And yes, while the movie was exhilarating and didn’t disappoint readers and fans alike, that’s not what I was thinking about when I left the theater. As my daughter talked 100 mph without, it seemed, inhaling once, about the actors’ portrayal of the characters, the interpretation of the setting, scenes, and sanitization of the violence, and of course, Katniss and Peeta’s self-sacrifice and determination—I wanted to shout out to her: “YOU GO, GIRL! YOU GO! Get excited about books! Get excited about seeing your books on the big screen! Get amped up when talking about character development and setting. You are every author’s dream, hon! An engaged, enthusiastic, passionate FAN.” As both a writer and her mother, I wanted to hug her. (But she’s a teen girl. So I knew better to wait until we were out of eyeshot of the hundreds of other girls, who wouldn’t be caught dead hugging their own moms.)
Through the entire drive home, I couldn’t help but think that my daughter, her friends, and all girls like her are the future of the reading world. They will be reading our adult fiction books five and ten years from now! It’s not very long at all. (They may even be reading our books now for all we know. I’ve seen my daughter with books I’ve only just heard about—and she and her friends were some of my first readers of my own novel Proof of Heaven.) Needless to say, they are an eager and hungry group, and there are soooo many of them. Best of all, they are a loyal, tweeting, networking lot at that. I don’t remember having the collective reading experience that my daughter has had. When I was a kid, we didn’t read long trilogies or series together and wait endlessly to see our favorite heroine to hit the big screen. In fact outside of Disney princesses, I don’t remember many female heroines at all in my favorite books or movies (leave out the obvious exceptions—Nancy Drew, Laura Ingalls, and Elizabeth Bennett). And we certainly didn’t tweet or blog or even find out about books the way girls do now. Long story, short: If these girls are the future of the reading world, our future as women writers is a bright one.

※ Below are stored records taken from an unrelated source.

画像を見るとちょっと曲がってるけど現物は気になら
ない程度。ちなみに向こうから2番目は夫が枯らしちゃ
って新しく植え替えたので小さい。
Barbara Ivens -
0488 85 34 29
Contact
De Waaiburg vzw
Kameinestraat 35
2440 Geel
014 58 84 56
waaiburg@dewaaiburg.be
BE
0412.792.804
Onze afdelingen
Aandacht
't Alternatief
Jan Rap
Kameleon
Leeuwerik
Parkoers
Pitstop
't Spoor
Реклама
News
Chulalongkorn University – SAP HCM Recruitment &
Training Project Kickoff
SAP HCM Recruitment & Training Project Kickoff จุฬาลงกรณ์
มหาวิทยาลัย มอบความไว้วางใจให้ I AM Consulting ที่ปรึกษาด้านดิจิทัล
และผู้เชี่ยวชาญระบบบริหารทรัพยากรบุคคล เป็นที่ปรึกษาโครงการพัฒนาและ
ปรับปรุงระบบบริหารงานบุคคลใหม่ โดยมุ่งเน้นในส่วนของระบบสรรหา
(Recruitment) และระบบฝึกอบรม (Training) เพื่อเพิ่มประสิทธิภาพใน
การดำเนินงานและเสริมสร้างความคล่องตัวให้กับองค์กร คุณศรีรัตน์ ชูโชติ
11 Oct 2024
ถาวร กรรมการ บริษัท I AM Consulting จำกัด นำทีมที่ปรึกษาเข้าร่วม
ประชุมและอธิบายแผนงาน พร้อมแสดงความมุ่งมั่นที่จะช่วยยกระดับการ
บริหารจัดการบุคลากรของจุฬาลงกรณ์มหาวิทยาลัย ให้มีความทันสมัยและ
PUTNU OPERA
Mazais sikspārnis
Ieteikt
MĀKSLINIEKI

What our girls read, how often they do, and how they extrapolate meaning and context and apply it to their own lives is nothing less than, well, extraordinary. My daughter’s generation was the generation born into a Harry Potter World. The first books she first read were by strong, determined, and innovative women. J.K. Rowling’s genius dominated my daughter’s young reading life, as did a quick succession of female writers whose books my daughter devoured daily. Brigid’s world has been filled with women authors writing about strong female characters—who are capable of doing so much even against so much adversity—like Suzanne Collins’ Katniss in The Hunger Games. And thanks to these formidable women writers and their memorable characters, our girls have been trained, in a way, to seek female writers with strong female leads out. If you don’t believe me, believe the ratings. The Hunger Games debuted as the third highest grossing film of all time on day one of its release. Thank you, girls. And thank you, Suzanne Collins, for creating such a memorable female lead. You, and all female writers like you, have blazed a wonderful trail for the rest of us. (Ahh, if only Mary Ann Evans could see us now! I doubt she’d ever want to change her name to George Eliot to sell a book!)